Sections 2.1 through 2.4 talk about the decomposing the per-token-pair attention (key vector from the ith token with query vector from the jth token, where, in inference, the jth token is the one being sampled) into an approximation that is only mildly outrageously exponential in size compared to the original exponential-of-a-dot product. And they get something that's a polynomial (in the mathematical sense -- you're literally evaluating a polynomial) and has a size that's manageable at 4th order.

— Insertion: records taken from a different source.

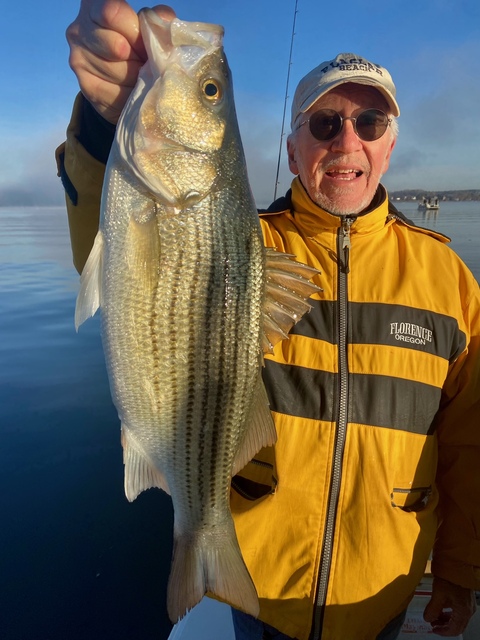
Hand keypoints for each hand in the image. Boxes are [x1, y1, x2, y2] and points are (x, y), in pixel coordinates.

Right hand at [66, 0, 174, 122]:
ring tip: (139, 75)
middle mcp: (79, 28)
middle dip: (138, 57)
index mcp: (95, 6)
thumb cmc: (140, 47)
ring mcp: (78, 57)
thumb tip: (164, 23)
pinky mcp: (86, 85)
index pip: (113, 12)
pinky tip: (132, 89)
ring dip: (137, 78)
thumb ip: (157, 22)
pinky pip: (115, 93)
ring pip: (118, 71)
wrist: (125, 80)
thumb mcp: (150, 29)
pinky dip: (130, 94)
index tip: (144, 41)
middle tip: (144, 61)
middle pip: (116, 45)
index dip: (135, 31)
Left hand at [423, 576, 475, 635]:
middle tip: (432, 624)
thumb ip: (433, 609)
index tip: (432, 629)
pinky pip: (458, 611)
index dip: (443, 632)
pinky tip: (440, 609)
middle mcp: (469, 610)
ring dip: (446, 620)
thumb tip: (427, 619)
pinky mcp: (466, 599)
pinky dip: (449, 613)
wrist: (457, 563)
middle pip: (457, 626)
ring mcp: (468, 605)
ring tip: (434, 616)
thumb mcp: (438, 593)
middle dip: (444, 627)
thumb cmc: (449, 578)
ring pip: (458, 619)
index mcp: (463, 611)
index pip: (454, 630)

Okay, great, they took something simple and made it bigger and nastier but less transcendental without losing too much precision. (As far as I know, there is really nothing special about the exp in attention in the first place, so trying to approximate it well seems mostly useful insofar as it will keep existing models working.)
But the reason that attention is quadratic is that each token gets evaluated with respect to each other token. They haven't changed this at all. Section 2.5 seems like it's deferring this to an appendix. Section 2.6 gives the hidden state size per token, which, on first read, is strictly larger than the hidden state in normal attention (in normal attention it's d_v * d_k -- I'm not sure where their +1 comes from).
So what did the paper gain? Is there some detail that I missed or that the paper completely glossed over that explains why there is any gain of efficiency at all?
For what it's worth, the paper's overall claim is, in some sense, impossible. You can think of attention as being a sort of vector database, and this gets more accurate the sharper you make the exponential. If you replace softmax with actual max, a query locates the key that is the closest match to the query and returns the associated value. This operation is a plain linear search, it's possible (in principle anyway) to do lots of queries and recover the entire contents of the database, and I think that any paper claiming to do it faster than linear time should explain how it's compressing the data and where the loss is.
In language model terms, imagine an prompt like so:
1: [string 1]
2: [string 2]
3: [string 3]
...
n: [string n]
Tell me the string associated with the number k.
This is where you’ve gone off track. The “hidden state” for their model is a fixed size thing, like in an RNN, not per token. For a transformer, the “hidden state” is called the KV cache, and it grows with sequence length. This is why their method is linear not quadratic.
The Taylor Series they derive isn’t just for softmax (after all, real implementations of softmax will likely already use the Taylor series!), it’s for the entire tensor-level softmax(QK) computation.